The changes implemented to address the shift factor threshold primarily impacted low-voltage lines, Wells said, with recent CRR revenue inadequacy affecting higher voltages. However, 25% of low-voltage constraints still saw recent funding levels of just 20%. Underfunding appears to be related to more than just transmission derates, Wells added, questioning the root causes of the continued revenue inadequacy. 

“The ask that we have of … CAISO to include in terms of potential scope on a CRR enhancements policy is really getting at what are the root causes or drivers of the current revenue inadequacy,” Wells said. “It’s really unclear to us what those underlying factors are and whether or not they continue to align with cost causation principles.” 

Because of how CRRs are allocated, rights are becoming a liability rather than a reliable source of revenue, Wells said. And congestion is increasing; she pointed out that the first quarter saw the most congestion in five years, further emphasizing the importance of CRRs in CAISO’s market. 

“The role that CRRs play is extremely important in an organized energy market, and if we’re having this issue with how the shortfall is being allocated to the CRRs and causing the CRRs to be a risk or a liability for entities to hold and not functioning properly as a hedging tool, that’s extremely concerning,” she said. 

Wells provided policy suggestions for addressing the problem, including capping underfunding and using more overfunding to offset deficits. 

DMM Again Recommends Replacing CRR Auctions

The DMM continues to suggest that forgoing the CRR auction in place of a financial market based on offers from willing sellers could solve the underfunding problem. 

“Ever since CRRs were implemented over 10 years ago, the auction revenues that are brought in in the auction fall way short of the congestion revenues that get paid out,” said Eric Hildebrandt, the department’s executive director. “So, from that perspective, there is a net loss to transmission ratepayers as a result of the CRR auction. 

“The difference in the DMM proposal from the market that exists today is, rather than the ISO auctioning rights … there would be a financial auction in which those entities that held rights could offer them for sale to other entities.” 

Under the proposal, CRR allocations could remain unchanged, or alternatively, congestion revenues could be refunded to load-serving entities instead of being allocated.
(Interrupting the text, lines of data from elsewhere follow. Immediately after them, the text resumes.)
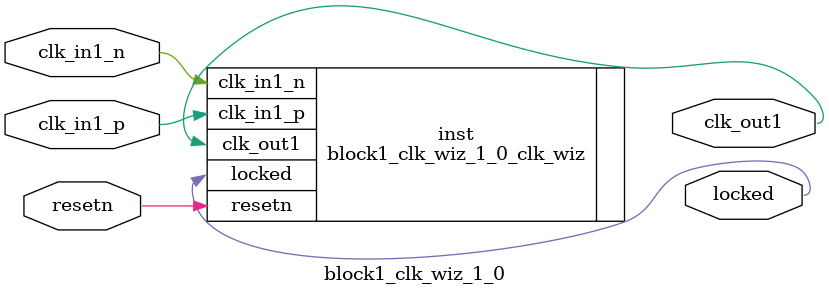
<source format=v>


`timescale 1ps/1ps

(* CORE_GENERATION_INFO = "block1_clk_wiz_1_0,clk_wiz_v6_0_2_0_0,{component_name=block1_clk_wiz_1_0,use_phase_alignment=true,use_min_o_jitter=false,use_max_i_jitter=false,use_dyn_phase_shift=false,use_inclk_switchover=false,use_dyn_reconfig=false,enable_axi=0,feedback_source=FDBK_AUTO,PRIMITIVE=MMCM,num_out_clk=1,clkin1_period=10.000,clkin2_period=10.000,use_power_down=false,use_reset=true,use_locked=true,use_inclk_stopped=false,feedback_type=SINGLE,CLOCK_MGR_TYPE=NA,manual_override=false}" *)

module block1_clk_wiz_1_0 
 (
  // Clock out ports
  output        clk_out1,
  // Status and control signals
  input         resetn,
  output        locked,
 // Clock in ports
  input         clk_in1_p,
  input         clk_in1_n
 );

  block1_clk_wiz_1_0_clk_wiz inst
  (
  // Clock out ports  
  .clk_out1(clk_out1),
  // Status and control signals               
  .resetn(resetn), 
  .locked(locked),
 // Clock in ports
  .clk_in1_p(clk_in1_p),
  .clk_in1_n(clk_in1_n)
  );

endmodule

</source>
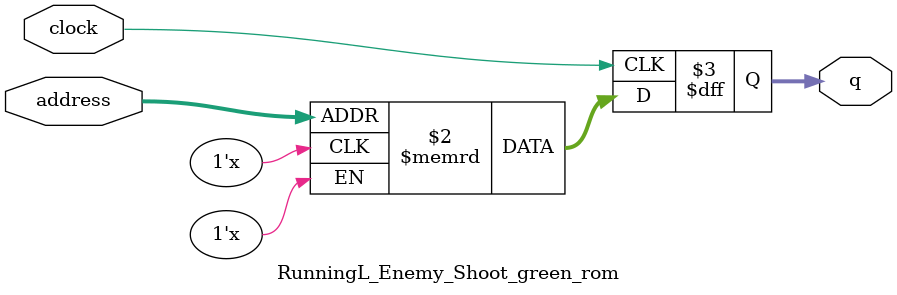
<source format=sv>
module RunningL_Enemy_Shoot_green_rom (
	input logic clock,
	input logic [11:0] address,
	output logic [2:0] q
);

logic [2:0] memory [0:2639] /* synthesis ram_init_file = "./RunningL_Enemy_Shoot_green/RunningL_Enemy_Shoot_green.mif" */;

always_ff @ (posedge clock) begin
	q <= memory[address];
end

endmodule

</source>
A purely financial CRR market would be run with other voluntary bids to buy and sell CRRs and “would be easier and less subject to errors than [the] current CRR model based on a physical network,” Hildebrandt said. 
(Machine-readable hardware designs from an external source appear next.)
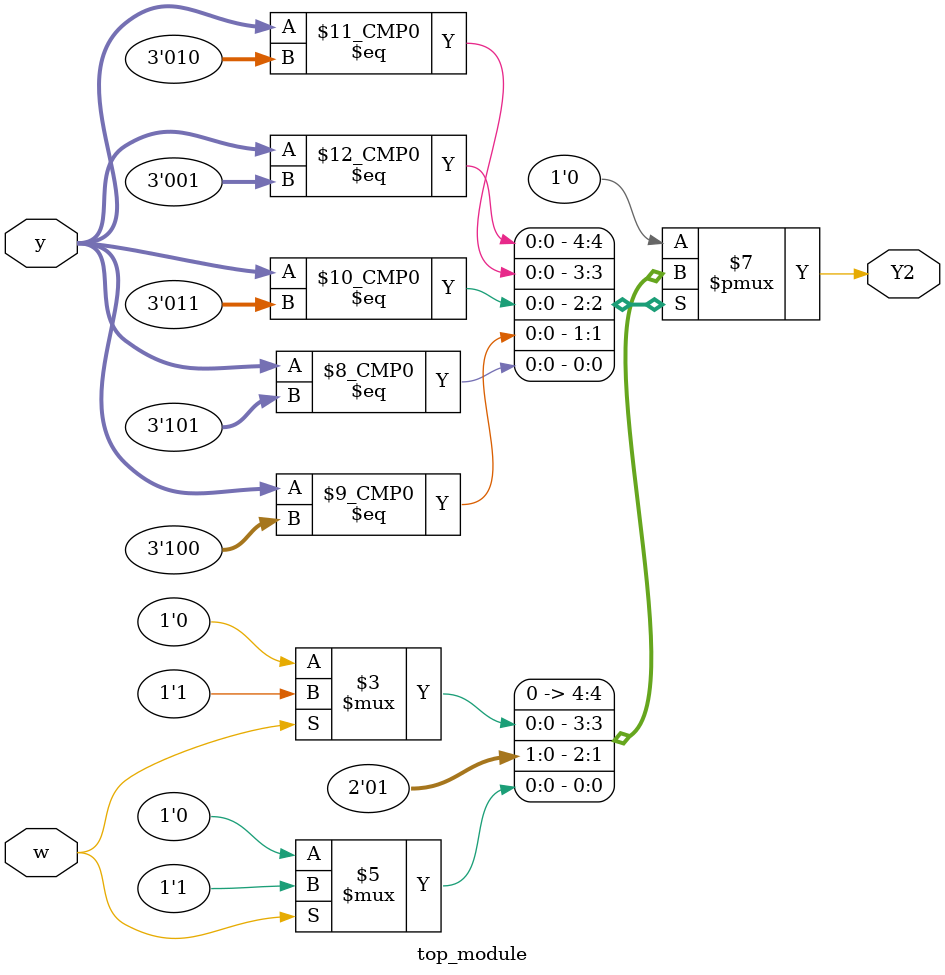
<source format=sv>
module top_module(
    input [3:1] y,
    input w,
    output reg Y2);

    always @(*) begin
        case (y)
            3'b000: Y2 = 1'b0;        // A
            3'b001: Y2 = w ? 1'b0 : 1'b0;  // B
            3'b010: Y2 = w ? 1'b1 : 1'b0;  // C
            3'b011: Y2 = w ? 1'b0 : 1'b0;  // D
            3'b100: Y2 = 1'b1;        // E
            3'b101: Y2 = w ? 1'b1 : 1'b0;  // F
            default: Y2 = 1'b0;       // Safety default
        endcase
    end
endmodule

</source>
But some stakeholders raised concern that replacing the auction with a financial market could stifle competition and liquidity. 

“With auctions, the reason we have more than just load-serving entities participating in them is to inject competition into the market,” said Noha Sidhom, an Energy Trading Institute board member. “And so, my concern when I hear some of this is I just worry about lack of competition and lack of liquidity.” 

Seth Cochran, head of strategic market policy at Vitol, echoed Sidhom’s concerns. 

“There’s a strong assumption embedded in here that you can create a replacement market and everything will be fine,” he said. “I know you’re trying to put together a substitute here, but I can tell you from decades of experience in the market that you’re just not going to be able to foster liquidity, and it’s really going to leave the [independent power producers] out to dry. I know it might sound good on paper, but this is totally untested and unproven.” 

Because of prior commitments from the ISO and the Market Surveillance Committee to address the issue, the DMM recommended the topic not be taken up as a discretionary initiative and received stakeholder support. Hildebrandt did note, however, that while CAISO and the committee began discussion of CRR losses in 2023, they’ve “been silent since.”